Repeat each record word for word.

——————

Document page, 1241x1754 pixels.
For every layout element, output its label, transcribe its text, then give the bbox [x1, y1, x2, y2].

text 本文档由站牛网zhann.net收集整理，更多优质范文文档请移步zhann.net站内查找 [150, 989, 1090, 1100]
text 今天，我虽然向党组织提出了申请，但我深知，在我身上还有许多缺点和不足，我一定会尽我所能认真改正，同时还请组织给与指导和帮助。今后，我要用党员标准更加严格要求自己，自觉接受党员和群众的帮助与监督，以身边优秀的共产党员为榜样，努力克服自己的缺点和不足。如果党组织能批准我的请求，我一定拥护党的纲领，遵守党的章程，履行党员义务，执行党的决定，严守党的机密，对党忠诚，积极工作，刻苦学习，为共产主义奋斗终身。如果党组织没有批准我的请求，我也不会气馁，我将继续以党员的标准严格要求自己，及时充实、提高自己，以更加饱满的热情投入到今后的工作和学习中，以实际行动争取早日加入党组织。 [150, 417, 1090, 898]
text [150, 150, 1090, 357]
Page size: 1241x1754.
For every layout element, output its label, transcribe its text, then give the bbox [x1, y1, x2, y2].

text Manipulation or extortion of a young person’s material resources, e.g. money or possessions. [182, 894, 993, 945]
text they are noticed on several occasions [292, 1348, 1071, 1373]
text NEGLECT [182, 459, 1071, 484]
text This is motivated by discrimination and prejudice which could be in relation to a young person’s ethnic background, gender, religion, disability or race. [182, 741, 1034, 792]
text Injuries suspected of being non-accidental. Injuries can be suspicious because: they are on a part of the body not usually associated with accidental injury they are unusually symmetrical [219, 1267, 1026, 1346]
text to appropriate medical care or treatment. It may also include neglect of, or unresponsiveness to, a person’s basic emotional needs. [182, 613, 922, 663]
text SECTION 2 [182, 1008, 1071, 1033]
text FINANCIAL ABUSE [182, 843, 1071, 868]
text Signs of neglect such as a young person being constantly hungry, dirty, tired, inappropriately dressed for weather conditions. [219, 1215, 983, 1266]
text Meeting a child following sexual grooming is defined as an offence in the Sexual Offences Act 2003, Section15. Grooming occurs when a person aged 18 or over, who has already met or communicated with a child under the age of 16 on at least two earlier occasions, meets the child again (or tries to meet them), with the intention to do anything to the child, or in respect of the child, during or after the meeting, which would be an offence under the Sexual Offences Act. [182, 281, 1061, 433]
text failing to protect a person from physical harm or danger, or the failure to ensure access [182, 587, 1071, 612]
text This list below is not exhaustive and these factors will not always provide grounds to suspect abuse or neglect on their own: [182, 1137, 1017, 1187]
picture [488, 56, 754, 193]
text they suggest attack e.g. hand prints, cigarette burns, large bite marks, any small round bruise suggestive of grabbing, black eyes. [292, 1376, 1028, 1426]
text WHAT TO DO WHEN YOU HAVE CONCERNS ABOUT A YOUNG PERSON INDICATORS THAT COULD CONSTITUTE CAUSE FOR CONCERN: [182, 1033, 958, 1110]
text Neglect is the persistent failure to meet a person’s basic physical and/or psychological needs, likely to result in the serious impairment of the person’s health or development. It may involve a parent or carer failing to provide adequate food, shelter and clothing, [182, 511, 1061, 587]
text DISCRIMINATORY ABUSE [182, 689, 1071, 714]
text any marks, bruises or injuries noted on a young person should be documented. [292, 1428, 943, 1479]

——————

### RESPONSE TO THE TASK
Document page, 1241x1754 pixels.
For every layout element, output its label, transcribe its text, then give the bbox [x1, y1, x2, y2].

text 本文档由站牛网zhann.net收集整理，更多优质范文文档请移步zhann.net站内查找 [150, 989, 1090, 1100]
text 今天，我虽然向党组织提出了申请，但我深知，在我身上还有许多缺点和不足，我一定会尽我所能认真改正，同时还请组织给与指导和帮助。今后，我要用党员标准更加严格要求自己，自觉接受党员和群众的帮助与监督，以身边优秀的共产党员为榜样，努力克服自己的缺点和不足。如果党组织能批准我的请求，我一定拥护党的纲领，遵守党的章程，履行党员义务，执行党的决定，严守党的机密，对党忠诚，积极工作，刻苦学习，为共产主义奋斗终身。如果党组织没有批准我的请求，我也不会气馁，我将继续以党员的标准严格要求自己，及时充实、提高自己，以更加饱满的热情投入到今后的工作和学习中，以实际行动争取早日加入党组织。 [150, 417, 1090, 898]
text [150, 150, 1090, 357]
Page size: 1241x1754.
For every layout element, output its label, transcribe its text, then give the bbox [x1, y1, x2, y2].

text Manipulation or extortion of a young person’s material resources, e.g. money or possessions. [182, 894, 993, 945]
text they are noticed on several occasions [292, 1348, 1071, 1373]
text NEGLECT [182, 459, 1071, 484]
text This is motivated by discrimination and prejudice which could be in relation to a young person’s ethnic background, gender, religion, disability or race. [182, 741, 1034, 792]
text Injuries suspected of being non-accidental. Injuries can be suspicious because: they are on a part of the body not usually associated with accidental injury they are unusually symmetrical [219, 1267, 1026, 1346]
text to appropriate medical care or treatment. It may also include neglect of, or unresponsiveness to, a person’s basic emotional needs. [182, 613, 922, 663]
text SECTION 2 [182, 1008, 1071, 1033]
text FINANCIAL ABUSE [182, 843, 1071, 868]
text Signs of neglect such as a young person being constantly hungry, dirty, tired, inappropriately dressed for weather conditions. [219, 1215, 983, 1266]
text Meeting a child following sexual grooming is defined as an offence in the Sexual Offences Act 2003, Section15. Grooming occurs when a person aged 18 or over, who has already met or communicated with a child under the age of 16 on at least two earlier occasions, meets the child again (or tries to meet them), with the intention to do anything to the child, or in respect of the child, during or after the meeting, which would be an offence under the Sexual Offences Act. [182, 281, 1061, 433]
text failing to protect a person from physical harm or danger, or the failure to ensure access [182, 587, 1071, 612]
text This list below is not exhaustive and these factors will not always provide grounds to suspect abuse or neglect on their own: [182, 1137, 1017, 1187]
picture [488, 56, 754, 193]
text they suggest attack e.g. hand prints, cigarette burns, large bite marks, any small round bruise suggestive of grabbing, black eyes. [292, 1376, 1028, 1426]
text WHAT TO DO WHEN YOU HAVE CONCERNS ABOUT A YOUNG PERSON INDICATORS THAT COULD CONSTITUTE CAUSE FOR CONCERN: [182, 1033, 958, 1110]
text Neglect is the persistent failure to meet a person’s basic physical and/or psychological needs, likely to result in the serious impairment of the person’s health or development. It may involve a parent or carer failing to provide adequate food, shelter and clothing, [182, 511, 1061, 587]
text DISCRIMINATORY ABUSE [182, 689, 1071, 714]
text any marks, bruises or injuries noted on a young person should be documented. [292, 1428, 943, 1479]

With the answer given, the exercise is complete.